Fabia pareció tranquilizarse y se apoyó en el respaldo de la silla.

– Sí, así era Joscelin -admitió con los ojos azules empañados-. Era valiente y a la vez alegre, incluso en las peores circunstancias. Casi no puedo creer que haya muerto. Tengo la impresión de que va a abrir la puerta de pronto, entrará, se disculpará por haber llegado tarde y nos dirá que tiene un hambre de lobo.

Hester contempló la mesa en la que se amontonaba tal cantidad de comida que con ella se habría alimentado a medio regimiento cuando el asedio estaba en su auge. En aquella casa se usaba la palabra «hambre» muy a la ligera.

El general Wadham también se apoyó en el respaldo y se dio unos toques con la servilleta en los labios.

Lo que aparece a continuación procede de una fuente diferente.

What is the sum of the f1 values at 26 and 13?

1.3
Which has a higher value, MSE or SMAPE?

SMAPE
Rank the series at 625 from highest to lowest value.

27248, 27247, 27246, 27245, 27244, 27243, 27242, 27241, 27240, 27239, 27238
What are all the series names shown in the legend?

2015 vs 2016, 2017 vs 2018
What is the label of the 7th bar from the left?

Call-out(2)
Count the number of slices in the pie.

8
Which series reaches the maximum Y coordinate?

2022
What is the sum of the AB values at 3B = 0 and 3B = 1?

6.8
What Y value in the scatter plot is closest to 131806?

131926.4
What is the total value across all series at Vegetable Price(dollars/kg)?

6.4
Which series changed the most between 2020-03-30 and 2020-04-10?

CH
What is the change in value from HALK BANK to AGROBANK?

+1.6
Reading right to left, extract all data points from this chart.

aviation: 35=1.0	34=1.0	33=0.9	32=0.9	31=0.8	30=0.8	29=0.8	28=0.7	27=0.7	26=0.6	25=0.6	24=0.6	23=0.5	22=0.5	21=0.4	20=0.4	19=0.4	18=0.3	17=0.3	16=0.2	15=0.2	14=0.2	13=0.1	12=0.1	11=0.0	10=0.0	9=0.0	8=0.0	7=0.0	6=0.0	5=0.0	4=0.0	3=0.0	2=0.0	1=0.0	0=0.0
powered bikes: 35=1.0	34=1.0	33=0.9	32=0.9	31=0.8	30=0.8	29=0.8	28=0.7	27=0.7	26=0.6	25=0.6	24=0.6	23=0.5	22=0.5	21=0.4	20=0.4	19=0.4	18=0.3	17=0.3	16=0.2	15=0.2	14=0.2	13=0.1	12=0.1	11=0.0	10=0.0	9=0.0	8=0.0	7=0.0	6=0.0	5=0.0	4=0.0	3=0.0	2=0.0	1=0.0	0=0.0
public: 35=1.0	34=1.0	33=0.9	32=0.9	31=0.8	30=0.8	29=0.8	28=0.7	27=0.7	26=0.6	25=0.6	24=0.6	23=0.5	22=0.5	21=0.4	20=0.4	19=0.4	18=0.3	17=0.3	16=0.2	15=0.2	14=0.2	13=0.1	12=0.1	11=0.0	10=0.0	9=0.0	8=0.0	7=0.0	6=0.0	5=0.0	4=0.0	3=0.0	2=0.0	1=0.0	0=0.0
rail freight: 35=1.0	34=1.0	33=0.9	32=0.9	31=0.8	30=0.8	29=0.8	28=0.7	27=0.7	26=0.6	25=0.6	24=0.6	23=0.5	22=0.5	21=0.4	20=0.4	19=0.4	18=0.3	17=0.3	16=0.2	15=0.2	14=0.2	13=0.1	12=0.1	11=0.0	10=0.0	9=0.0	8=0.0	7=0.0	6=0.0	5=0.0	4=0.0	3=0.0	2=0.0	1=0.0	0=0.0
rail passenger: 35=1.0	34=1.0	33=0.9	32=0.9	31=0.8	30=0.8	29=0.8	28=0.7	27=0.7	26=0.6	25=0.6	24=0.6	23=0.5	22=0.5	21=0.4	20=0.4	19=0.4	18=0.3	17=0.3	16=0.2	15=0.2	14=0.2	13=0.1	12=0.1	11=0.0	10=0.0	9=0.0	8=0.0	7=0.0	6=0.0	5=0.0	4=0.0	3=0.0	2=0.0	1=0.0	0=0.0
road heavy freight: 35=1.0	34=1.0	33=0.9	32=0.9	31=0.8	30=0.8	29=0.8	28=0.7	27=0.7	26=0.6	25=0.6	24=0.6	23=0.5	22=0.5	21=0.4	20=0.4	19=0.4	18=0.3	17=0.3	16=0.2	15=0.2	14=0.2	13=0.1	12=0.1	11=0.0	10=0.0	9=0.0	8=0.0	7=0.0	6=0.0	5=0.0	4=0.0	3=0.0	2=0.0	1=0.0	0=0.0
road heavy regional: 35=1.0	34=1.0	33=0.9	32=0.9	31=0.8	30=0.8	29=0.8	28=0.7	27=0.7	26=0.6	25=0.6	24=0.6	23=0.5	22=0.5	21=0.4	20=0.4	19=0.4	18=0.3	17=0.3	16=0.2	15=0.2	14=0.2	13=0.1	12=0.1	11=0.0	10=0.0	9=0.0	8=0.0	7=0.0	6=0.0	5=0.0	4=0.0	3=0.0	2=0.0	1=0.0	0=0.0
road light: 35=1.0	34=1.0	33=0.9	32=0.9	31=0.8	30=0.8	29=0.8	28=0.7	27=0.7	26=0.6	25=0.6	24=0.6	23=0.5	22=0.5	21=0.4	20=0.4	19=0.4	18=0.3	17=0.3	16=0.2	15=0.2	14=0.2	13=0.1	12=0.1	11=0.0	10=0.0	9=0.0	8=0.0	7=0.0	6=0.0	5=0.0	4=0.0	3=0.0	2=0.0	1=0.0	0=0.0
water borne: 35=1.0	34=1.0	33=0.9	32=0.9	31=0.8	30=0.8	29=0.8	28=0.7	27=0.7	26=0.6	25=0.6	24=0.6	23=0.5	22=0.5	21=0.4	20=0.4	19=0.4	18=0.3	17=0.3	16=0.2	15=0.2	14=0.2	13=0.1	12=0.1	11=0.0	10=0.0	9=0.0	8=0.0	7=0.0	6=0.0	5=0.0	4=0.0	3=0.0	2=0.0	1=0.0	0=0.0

– Un hombre estupendo -le dijo en voz muy baja-. Puede sentirse muy orgullosa de él, amiga mía. La vida de un soldado suele ser corta, pero está cargada de honores y su nombre no cae en el olvido.

Todos los comensales guardaron silencio, sólo se oía el tintineo de la plata al chocar con la porcelana. A nadie se le ocurría una réplica pronta. El rostro de Fabia denotaba un profundo y terrible dolor, una expresión de soledad inconsolable. Rosamond tenía la mirada perdida en el espacio, mientras Lovel mostraba un aire vacío, no se sabía muy bien si a causa del dolor de los demás o del suyo propio. ¿Se había abandonado a los recuerdos o lamentaba el presente que le habían robado?

Menard no paraba de masticar, como si tuviera un nudo en la garganta o la boca tan seca que le fuera imposible engullir la comida.

– ¡Qué gloriosa campaña! -exclamó por fin el general-. Vivirá para siempre en los anales de la historia, el valor del que se hizo gala en ella no será nunca superado. La Fina Raya Roja… en fin, todo.

Hester notó que de pronto la ahogaban las lágrimas, que la ira y el dolor le hervían por dentro, que la invadía una frustración insoportable. Veía con más precisión las colinas que se erguían al otro lado del río Alma que las personas congregadas en torno a la mesa y el centelleo del cristal. Veía los parapetos que se levantaron en los vecinos cerros una mañana, erizados de armas enemigas, los reductos grandes y los pequeños, las barricadas de mimbre reforzadas con piedras. Detrás de ellas estaban agazapados los cincuenta mil hombres del príncipe Menshikoff. Recordaba los olores que llegaban con la brisa marina. Ella se había quedado con las mujeres que habían seguido al ejército y observaban a lord Raglán con su levita y su camisa blanca, montado a caballo con la espalda muy rígida.

A la una sonó la corneta y la infantería avanzó hombro con hombro hacia las bocas de las armas rusas. Cayeron como espigas de trigo tronchadas en la siega. La carnicería se prolongó por espacio de noventa minutos, hasta que por fin se dio la orden y se incorporaron húsares, lanceros y fusileros, todos en perfecto orden.

– Estad muy atentas -había dicho un comandante a una de las mujeres-, porque la reina de Inglaterra daría los ojos para poder contemplar la escena.

Por todas partes caían hombres. Las banderas, enhiestas, quedaron hechas jirones con los balazos. Cuando caía un abanderado otro ocupaba su puesto y cuando caía éste, lo sucedía el siguiente. Las órdenes eran contradictorias, los hombres avanzaban y después se retiraban atropellándose unos a otros. Avanzaban los granaderos, un muro móvil de pieles de oso, después la Guardia Negra de la Brigada Highland.